BBC slammed for refusing to air appeal for crisis in Gaza

After the ceasefire between Hamas and the Israeli government in the past few weeks, many aid appeals have been launched by various organizations. Tens of thousands of people in Gaza are left homeless as houses and buildings were being bombarded to shreds. Medical supplies are running low for those who are injured and many more  are waiting for food and shelter. Unless we want more people and children to die from injuries, diseases, malnutrition, dehydration and starvation, sufficient aid needs to reach them as soon as possible.

BBC was recently criticized by many including the British members of Parliament, for its decision not to air any aid appeal for the humanitarian crisis in Gaza. Its justification was that they want to be seen as impartial in this crisis. Their logic seems to lie on the assumption that if they air such an appeal, the world would think that they are on the Palestinian side.

I think BBC stands to be corrected on its understanding of humanitarian aid. The humanitarian concept itself carries the notion of non-political and impartiality which is one of the reasons why the International Committee of Red Cross (ICRC) has long being seen as one of the leading humanitarian institutions, given access to many political hotspot areas. The whole concept of humanitarian law was created after the founding fathers (mainly Henry Dunant, a Swiss businessman) of ICRC saw the number of injured and dying civilians and soldiers at the Battle of Solferino. He and several others thought that whether the injured person was a soldier, prisoner of war, civilian, child or woman, he/she deserved to be given medical treatment.
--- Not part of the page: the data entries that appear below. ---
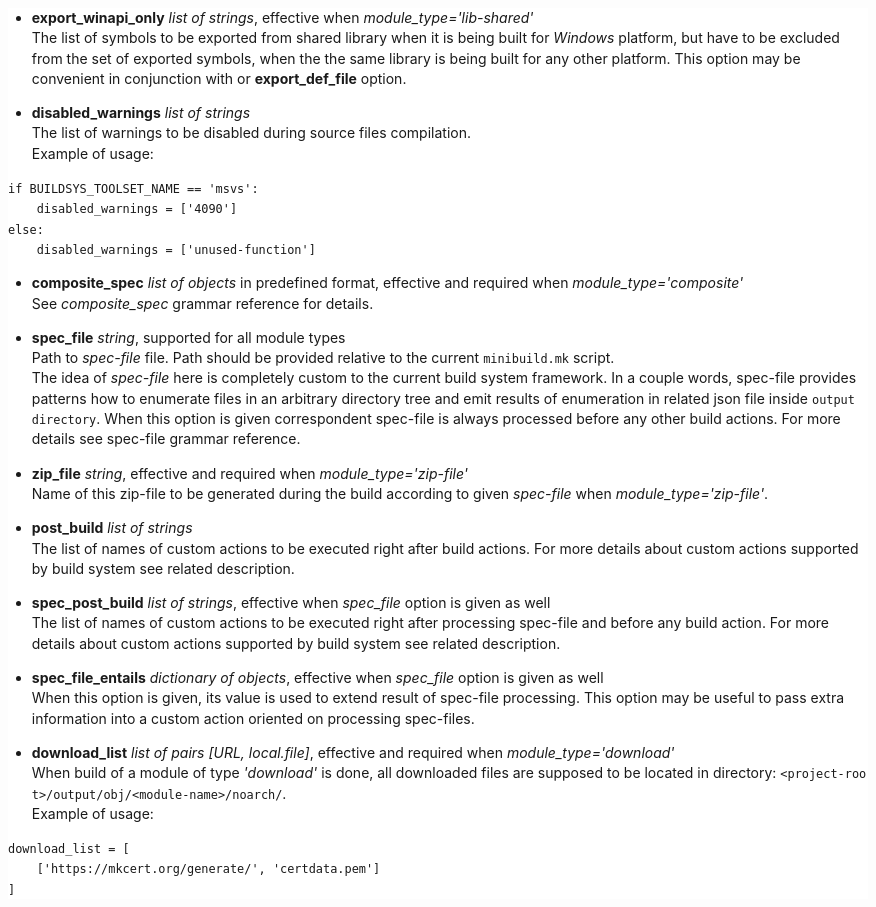 * **export_winapi_only**
  _list of strings_, effective when _module_type='lib-shared'_  
  The list of symbols to be exported from shared library when it is being built for _Windows_ platform, but have to be excluded from the set of exported symbols, when the the same library is being built for any other platform. This option may be convenient in conjunction with or **export_def_file** option.  
  
* **disabled_warnings**
  _list of strings_  
  The list of warnings to be disabled during source files compilation.  
  Example of usage:
```
if BUILDSYS_TOOLSET_NAME == 'msvs':
    disabled_warnings = ['4090']
else:
    disabled_warnings = ['unused-function']
```

* **composite_spec**
  _list of objects_ in predefined format, effective and required when _module_type='composite'_  
  See _composite_spec_ grammar reference for details.  
  
* **spec_file**
  _string_, supported for all module types  
  Path to _spec-file_ file. Path should be provided relative to the current `minibuild.mk` script.  
  The idea of _spec-file_ here is completely custom to the current build system framework. In a couple words, spec-file provides patterns how to enumerate files in an arbitrary directory tree and emit results of enumeration in related json file inside `output directory`. When this option is given correspondent spec-file is always processed before any other build actions.
  For more details see spec-file grammar reference.  
  
* **zip_file**
  _string_, effective and required when _module_type='zip-file'_  
  Name of this zip-file to be generated during the build according to given _spec-file_ when _module_type='zip-file'_.  
  
* **post_build**
  _list of strings_  
  The list of names of custom actions to be executed right after build actions. For more details about custom actions supported by build system see related description.  
  
* **spec_post_build**
  _list of strings_, effective when _spec_file_ option is given as well  
  The list of names of custom actions to be executed right after processing spec-file and before any build action. For more details about custom actions supported by build system see related description.  
  
* **spec_file_entails**
  _dictionary of objects_, effective when _spec_file_ option is given as well  
  When this option is given, its value is used to extend result of spec-file processing. This option may be useful to pass extra information into a custom action oriented on processing spec-files.
  
* **download_list**
  _list of pairs [URL, local.file]_, effective and required when _module_type='download'_  
  When build of a module of type _'download'_ is done, all downloaded files are supposed to be located in directory: `<project-root>/output/obj/<module-name>/noarch/`.  
  Example of usage:
```
download_list = [
    ['https://mkcert.org/generate/', 'certdata.pem']
]
```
In order to simplify the concept, I shall provide you with an example of a doctor. In essence, a doctor’s main duty is to provide treatment to his/her patients regardless of gender, political affiliations, etc. Such duty is seen to be so important that doctors are being stationed in prisons, refugee camps, conflict areas, etc. It is not a doctor’s job to determine who deserves medical treatment or not, even if the person is convicted of war crimes, crimes against humanity or genocide. This is where the principle of impartiality comes about.

So when the BBC justified its refusal to air humanitarian appeal for Gaza by claiming that it wants to remain impartial, not only has it defied its moral obligation as an international broadcasting agency, it went against the whole principle of providing humanitarian aid. When it comes to giving humanitarian aid, it has nothing to do with who is right or wrong, whose side is it on but simply because it is a necessity.

By taking a stand that it wants to be impartial and hence willing to compromise the tens of thousands of people’s life is not being humanitarian and in a way, not being impartial. True impartiality comes about when one does not judge or care  who or where is the person from but by virtue that he/she is a person in need of aid.  By saying that we don’t want to be seen as supporting Gaza can be interpreted as we want to remain impartial to the Israeli government. At the end of the day, a huge majority of Gazans who are in desperate need of aid are those who are not responsible for the conflict.